Hidalgo y su cartel

Columna de Margarita García-Galán

Cada día me encuentro con la mirada azul de una de sus meninas. Entre flores de mil colores y la música dulce de una guitarra, unos ojos grandes, limpios, soñadores, que transmiten la paz azul del mar inmenso, me miran de frente y me cuentan historias que conozco bien. Antonio Hidalgo, pintor veleño al que admiro, persona sencilla con la que es fácil empatizar, imaginó esa estampa para dar color a la portada de un libro, y su pincel creativo, original y personalísimo eternizó esa mirada sugerente y limpia que me encanta, y que quise tener cerca como fondo de pantalla de mi móvil. Esos ojos serenos me miran cuando llamo, cuando me llaman, cuando escribo, cuando me escriben... Me miran tanto, me dicen tanto, que conozco cada detalle de su expresivo semblante. Podría decirse que esos ojos y yo estamos conectados para siempre.

Hidalgo es un pintor con sello propio; sus colores, sus motivos, su peculiar estilo se reconocen al instante.  Dicen de él “que ama la fantasía, que la practica, que la adora, la cuida, la venera y la potencia”. Su obra es una fantasía entre colores que nos alegra, nos impacta y nos sorprende siempre. Flores, peces, pájaros, meninas, monstruitos, caballitos de feria, caracolas de mar, barquitos en la playa, bicicletas, soles y lunas iluminando paisajes reales que descansan en una genial irrealidad mezclando estilos y épocas que solo él es capaz de conjugar tan armoniosamente. No entiendo mucho de pintura (no entiendo mucho de casi nada), pero lo que pinta Hidalgo me gusta, me admira y me emociona. 

Abro mi móvil. Los ojos azules aparecen y me saludan de nuevo para llevarme  a un paisaje que guardo desde hace días. Es el cartel del pintor veleño que anuncia la procesión  de la Virgen del Carmen de Torre del Mar. Miro el cartel con atención: la orilla del mar que frecuento, se me acerca y me salpica una tímida ola que blanquea de espuma la arena gris donde suelo sentarme a pensar en la vida. Las piedras del ‘morro’ de siempre se adentran en el mar y unas  barquitas de pescadores sueñan con navegar. Torre del Mar, casi dormida, se despereza al abrigo de una sierra hermosa y, en el cielo, vagando en el tiempo, la silueta de la iglesia antigua y el campanario de la iglesia nueva; el ayer y el hoy dando las horas a la vez, repicando alegres porque pasa la virgen de los marineros.

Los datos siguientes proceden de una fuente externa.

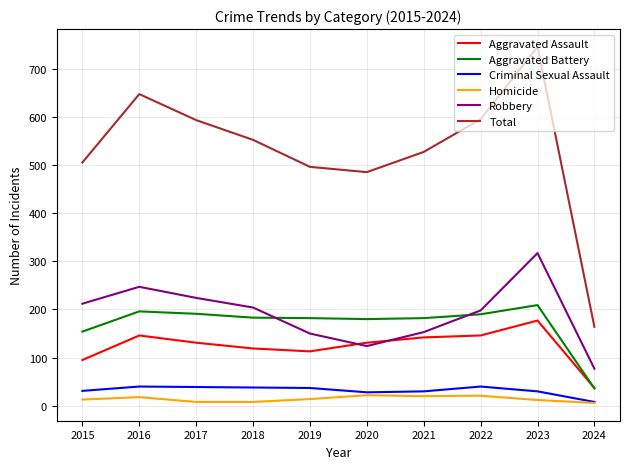

Is this an area chart (filled region under the line)?

No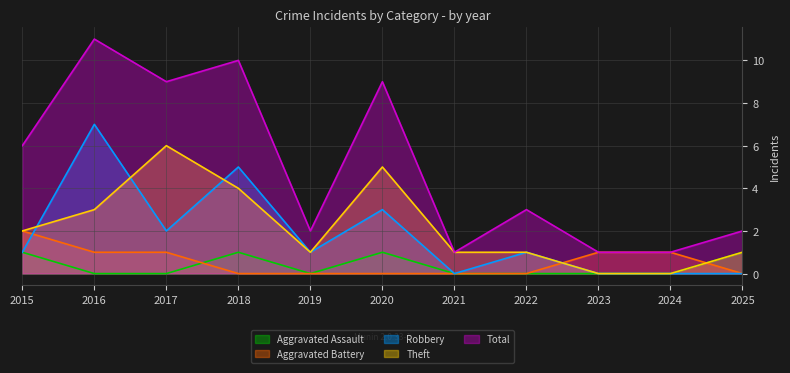

Which has a higher value, 2021 or 2023?

2021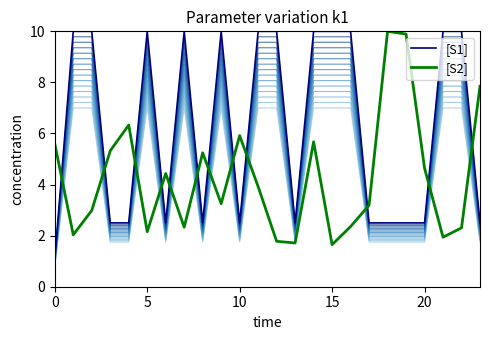

Which series has the widest spread of values?

[S1]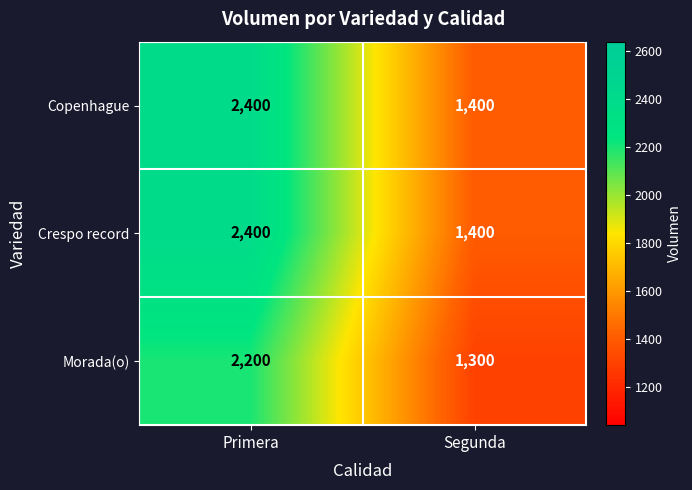

At which category does the chart reach its peak across all series?

Primera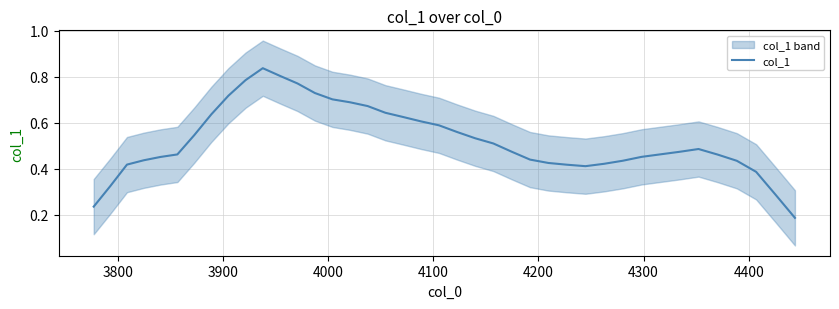

What is the sum of all values?

21.0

El pintor ha querido situarla en el centro de todo, en la arena de esa playa querida que se llena de gente para verla pasar en una barca de fe que surca las aguas del mar en la noche de julio.

No entiendo mucho de pintura; no entiendo nada de credos. Pero no me hacen falta ninguna de las dos cosas para decir que el cartel de Hidalgo colorea el alma. En él  ha plasmado su fe, su amor a la tierra, a sus paisajes, a las tradiciones populares, y a esa ‘divinidad’ que ha querido resaltar con la dorada corona que brilla con luz temprana  iluminando el todo. Sencillamente, precioso. Me gusta su armonía y me recuerda el sentir antiguo de alguno de mis afectos. Y me gusta, especialmente, la estética de la procesión que anuncia: la música, las flores, el bullicio de la gente alrededor de una virgen popular que mis ojos de niña veían a diario en una habitación de mi casa. “Niña, pon las lamparillas a la Virgen del Carmen”. A la orilla del mar la ha soñado el pintor; plasmó su serena belleza en la arena gris del mar azul que baña muchos de sus recuerdos. Como las florecillas que su pincel sembró a sus pies, el cartel de Hidalgo es una hermosa ofrenda de colores puros. Un sencillo, cálido y acertado homenaje a la tradición. Me gustan los tenues azules, y los tímidos amarillos que pintan las nubes. Me gusta la nieve que enfría la sierra. Me gusta la nebulosa del pasado y el presente flotando en el mismo cielo, y el tañir de las campanas a lo lejos, rompiendo el aire, anunciando la procesión.

Mirar el cartel de Hidalgo es llenarse los ojos de amanecer. Embriagarse de aromas marineros. Envolverse en la dulce fantasía de un instante de paz.